◆ Task details
All of the records that follow need to be copied word for word, without the pictures.

◆ Listed entries
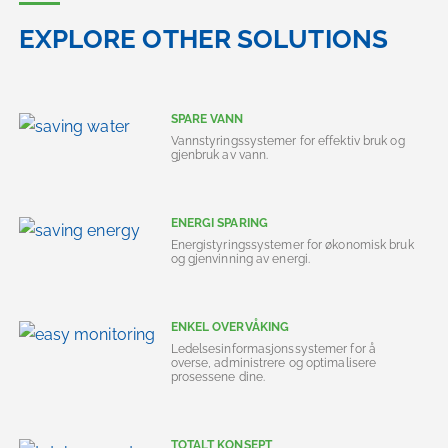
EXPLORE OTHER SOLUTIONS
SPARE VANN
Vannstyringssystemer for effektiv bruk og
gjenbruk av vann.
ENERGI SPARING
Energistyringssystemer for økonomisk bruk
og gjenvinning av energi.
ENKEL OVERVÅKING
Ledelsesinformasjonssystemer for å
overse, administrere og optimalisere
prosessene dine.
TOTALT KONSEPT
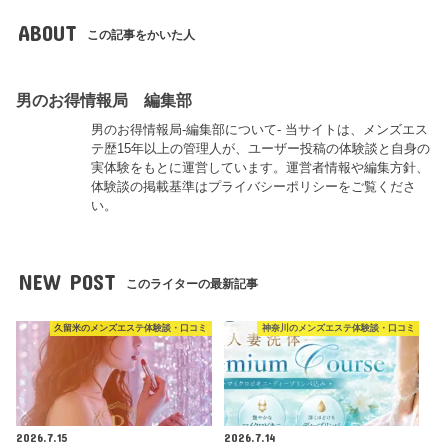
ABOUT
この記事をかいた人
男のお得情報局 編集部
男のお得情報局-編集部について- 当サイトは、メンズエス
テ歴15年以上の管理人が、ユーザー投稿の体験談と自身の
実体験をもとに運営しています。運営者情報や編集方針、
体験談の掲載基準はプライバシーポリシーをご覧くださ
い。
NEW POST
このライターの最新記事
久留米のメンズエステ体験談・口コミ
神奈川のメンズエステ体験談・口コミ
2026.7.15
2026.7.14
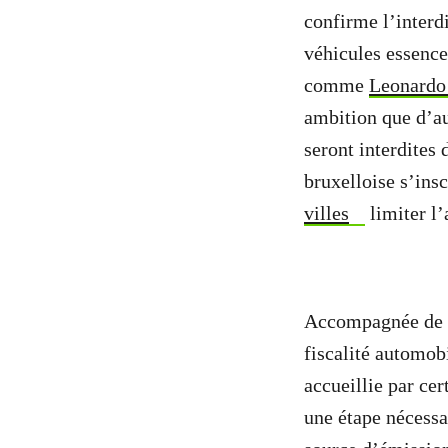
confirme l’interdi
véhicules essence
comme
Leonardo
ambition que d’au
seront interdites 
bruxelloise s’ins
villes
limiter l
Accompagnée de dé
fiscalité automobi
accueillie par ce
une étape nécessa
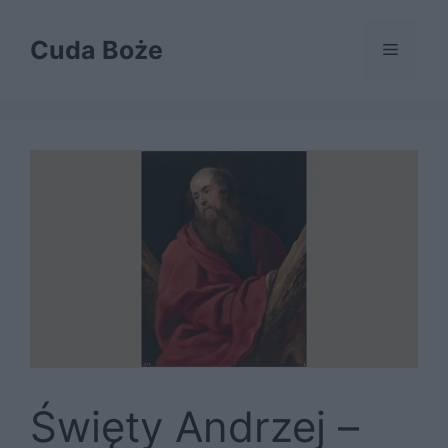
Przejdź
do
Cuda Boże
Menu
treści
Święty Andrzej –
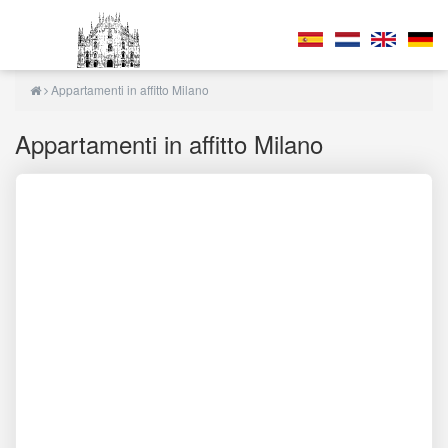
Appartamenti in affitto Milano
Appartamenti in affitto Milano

◆ Answer to this problem
EXPLORE OTHER SOLUTIONS
SPARE VANN
Vannstyringssystemer for effektiv bruk og
gjenbruk av vann.
ENERGI SPARING
Energistyringssystemer for økonomisk bruk
og gjenvinning av energi.
ENKEL OVERVÅKING
Ledelsesinformasjonssystemer for å
overse, administrere og optimalisere
prosessene dine.
TOTALT KONSEPT
ABOUT
この記事をかいた人
男のお得情報局 編集部
男のお得情報局-編集部について- 当サイトは、メンズエス
テ歴15年以上の管理人が、ユーザー投稿の体験談と自身の
実体験をもとに運営しています。運営者情報や編集方針、
体験談の掲載基準はプライバシーポリシーをご覧くださ
い。
NEW POST
このライターの最新記事
久留米のメンズエステ体験談・口コミ
神奈川のメンズエステ体験談・口コミ
2026.7.15
2026.7.14
confirme l’interdi
véhicules essence
comme
Leonardo
ambition que d’au
seront interdites 
bruxelloise s’ins
villes
limiter l
Accompagnée de dé
fiscalité automobi
accueillie par ce
une étape nécessa
Przejdź
do
Cuda Boże
Menu
treści
Święty Andrzej –
Appartamenti in affitto Milano
Appartamenti in affitto Milano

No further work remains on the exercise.